A 58-year-old female patient was referred with a 2-year history, gradually enlarging, painless left upper lid lump. There was no bleeding or ulceration. She had no other eye symptoms and no other skin lesions.
- Her past medical history included: hypertension and gastro-oesophageal reflux disease, which were controlled by medication.
- On examination: vision in both eyes was 6/9 aided; there was a left upper lid non-mobile, non-tender nodular lesion on the lid margin with madarosis. Anterior segments and fundoscopy were otherwise normal.
- A left eyelid shave excision biopsy was performed and sent for ophthalmic pathology assessment.
- Macroscopic examination showed a lash-bearing skin measuring 5 x 5 x 4mm with a nodule measuring 3mm in diameter and 1mm from the peripheral margins
- Figures 1a and 1b show representative H&E sections of the lesion. How can this be described?
- What are the differential diagnoses?
- What is the most likely diagnosis and what further stains may help?
1. Figure 1a (H&E x2) shows a bulbous, basaloid squamoproliferative tumour in continuity with the epidermis, with hyperkeratosis, peripheral palisading and some clear cells peripherally showing reverse polarity (Figure 1b; H&E x20). There is subtle stromal clefting. The tumour is surrounded by a prominent basement membrane (Figure 1b). There is no evidence of dysplasia or malignancy.

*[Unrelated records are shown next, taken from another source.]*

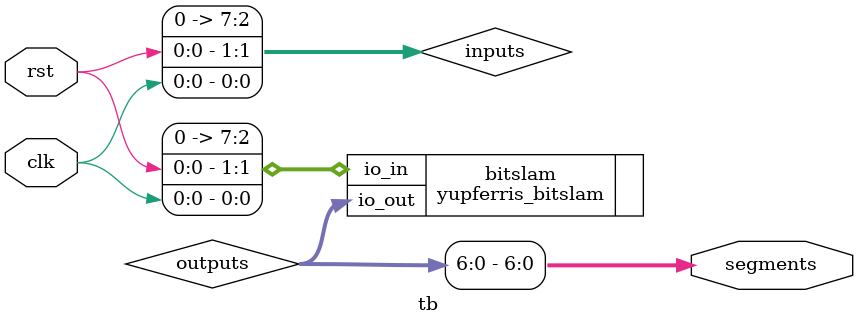
<source format=v>
`default_nettype none
`timescale 1ns/1ps

/*
this testbench just instantiates the module and makes some convenient wires
that can be driven / tested by the cocotb test.py
*/

module tb (
    // testbench is controlled by test.py
    input clk,
    input rst,
    output [6:0] segments
   );

    // this part dumps the trace to a vcd file that can be viewed with GTKWave
    initial begin
        $dumpfile ("tb.vcd");
        $dumpvars (0, tb);
        #1;
    end

    // wire up the inputs and outputs
    wire [7:0] inputs = {6'b0, rst, clk};
    wire [7:0] outputs;
    assign segments = outputs[6:0];

    // instantiate the DUT
    yupferris_bitslam bitslam(
        .io_in  (inputs),
        .io_out (outputs)
        );

endmodule

</source>
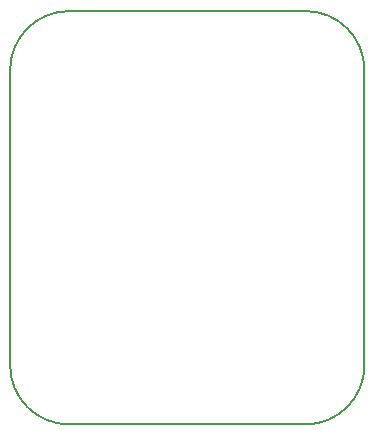
<source format=gm1>
%TF.GenerationSoftware,KiCad,Pcbnew,8.0.5*%
%TF.CreationDate,2024-10-25T22:44:06+08:00*%
%TF.ProjectId,TP4056_Lithium_battery_charging,54503430-3536-45f4-9c69-746869756d5f,rev?*%
%TF.SameCoordinates,Original*%
%TF.FileFunction,Profile,NP*%
%FSLAX46Y46*%
G04 Gerber Fmt 4.6, Leading zero omitted, Abs format (unit mm)*
G04 Created by KiCad (PCBNEW 8.0.5) date 2024-10-25 22:44:06*
%MOMM*%
%LPD*%
G01*
G04 APERTURE LIST*
%TA.AperFunction,Profile*%
%ADD10C,0.200000*%
%TD*%
G04 APERTURE END LIST*
D10*
X130000000Y-130000000D02*
G75*
G02*
X125000000Y-135000000I-5000000J0D01*
G01*
X125000000Y-100000000D02*
G75*
G02*
X130000000Y-105000000I0J-5000000D01*
G01*
X105000000Y-135000000D02*
G75*
G02*
X100000000Y-130000000I0J5000000D01*
G01*
X100000000Y-105000000D02*
G75*
G02*
X105000000Y-100000000I5000000J0D01*
G01*
X125000000Y-135000000D02*
X105000000Y-135000000D01*
X130000000Y-105000000D02*
X130000000Y-130000000D01*
X105000000Y-100000000D02*
X125000000Y-100000000D01*
X100000000Y-130000000D02*
X100000000Y-105000000D01*
M02*

</source>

2. Differentials include: basal cell carcinoma (BCC: abnormal mitoses, artefactual clefting with mucin within the spaces); squamous cell carcinoma (SCC: cellular atypia, abnormal mitoses, invasive borders, necrosis); inverted follicular keratosis (small basaloid cells and squamous eddies), viral wart (prominent papillomatosis, with hyperkeratosis and spires of parakeratosis, prominent granular cell layer).

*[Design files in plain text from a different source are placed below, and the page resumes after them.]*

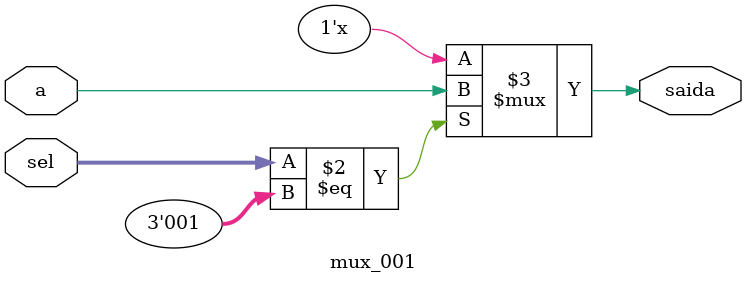
<source format=v>
module mux_001 (a, sel, saida);
	input a;
	input [2:0] sel;
	output reg saida;
	
	always @ (sel)
		if(sel == 3'b001)
			saida <= a;
endmodule
</source>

3. The appearances are those of a TRICHILEMMOMA/TRICHOLEMMOMA, with complete excision. No further stains were necessary in this case as the histomorphological features were characteristic. However, the similar outline, basaloid features with stromal clefting and peripheral palisading may be confused with a BCC. Immunohistochemistry can help. BCC is strongly BerEp4 immunopositive and CD34 negative, whereas a trichilemmoma is CD34+ and BerEp4-.

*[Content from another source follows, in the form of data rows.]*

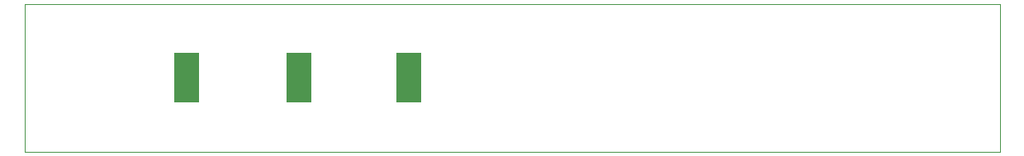
<source format=gbp>
G75*
G70*
%OFA0B0*%
%FSLAX24Y24*%
%IPPOS*%
%LPD*%
%AMOC8*
5,1,8,0,0,1.08239X$1,22.5*
%
%ADD10C,0.0000*%
%ADD11R,0.1000X0.2000*%
D10*
X000151Y001048D02*
X000151Y007044D01*
X039521Y007044D01*
X039521Y001048D01*
X000151Y001048D01*
D11*
X006698Y004056D03*
X011230Y004048D03*
X015659Y004076D03*
M02*

</source>
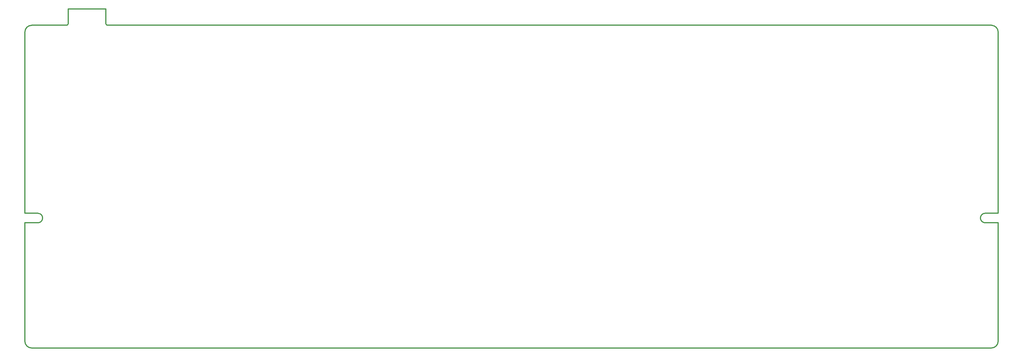
<source format=gm1>
G04 #@! TF.GenerationSoftware,KiCad,Pcbnew,(5.1.2-1)-1*
G04 #@! TF.CreationDate,2019-07-07T19:45:46+02:00*
G04 #@! TF.ProjectId,kicad_pcb,6b696361-645f-4706-9362-2e6b69636164,rev?*
G04 #@! TF.SameCoordinates,Original*
G04 #@! TF.FileFunction,Profile,NP*
%FSLAX46Y46*%
G04 Gerber Fmt 4.6, Leading zero omitted, Abs format (unit mm)*
G04 Created by KiCad (PCBNEW (5.1.2-1)-1) date 2019-07-07 19:45:46*
%MOMM*%
%LPD*%
G04 APERTURE LIST*
%ADD10C,0.300000*%
G04 APERTURE END LIST*
D10*
X65887500Y-40012500D02*
X76087500Y-40012500D01*
X87587500Y-39512500D02*
G75*
G03X88087500Y-40012500I500000J0D01*
G01*
X76087500Y-40012500D02*
G75*
G03X76587500Y-39512500I0J500000D01*
G01*
X76587500Y-35242500D02*
X87587500Y-35242500D01*
X67687500Y-97912500D02*
G75*
G03X69087500Y-96512500I0J1400000D01*
G01*
X345087500Y-95112500D02*
X348887500Y-95112500D01*
X345087500Y-97912500D02*
X348887500Y-97912500D01*
X348887500Y-95112500D02*
X348887500Y-42012500D01*
X348887500Y-97912500D02*
X348887500Y-132612500D01*
X345087500Y-97912500D02*
G75*
G02X343687500Y-96512500I0J1400000D01*
G01*
X343687500Y-96512500D02*
G75*
G02X345087500Y-95112500I1400000J0D01*
G01*
X63887500Y-95112500D02*
X63887500Y-42012500D01*
X67687500Y-95112500D02*
X63887500Y-95112500D01*
X69087500Y-96512500D02*
G75*
G03X67687500Y-95112500I-1400000J0D01*
G01*
X63887500Y-97912500D02*
X67687500Y-97912500D01*
X63887500Y-132612500D02*
X63887500Y-97912500D01*
X348887500Y-42012500D02*
G75*
G03X346887500Y-40012500I-2000000J0D01*
G01*
X346887500Y-134612500D02*
G75*
G03X348887500Y-132612500I0J2000000D01*
G01*
X63887500Y-132612500D02*
G75*
G03X65887500Y-134612500I2000000J0D01*
G01*
X65887500Y-40012500D02*
G75*
G03X63887500Y-42012500I0J-2000000D01*
G01*
X346887500Y-40012500D02*
X88087500Y-40012500D01*
X65887500Y-134612500D02*
X346887500Y-134612500D01*
X76587500Y-39512500D02*
X76587500Y-35242500D01*
X87587500Y-35242500D02*
X87587500Y-39512500D01*
M02*

</source>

Desmoplastic trichilemmomas with desmoplasia within the tumour and squamous morules can mimic a SCC (CD34- but would demonstrate malignant histomorphological features outlined above).
Trichilemmomas are benign follicular tumours (derived from the outer root sheath of the hair follicle), which typically present in the head and neck areas in middle-aged adults with no gender predilection. Complete excision is curative. Multiple trichilemmomas may be a manifestation of Cowden syndrome, an autosomal dominant genodermatoses associated with mutation in the PTEN tumour suppressor gene. The syndrome is associated with multiple trichilemmomas, mucosal papillomas, various hamartomas and may present an increased risk of carcinomas (thyroid, breast and gastrointestinal tract).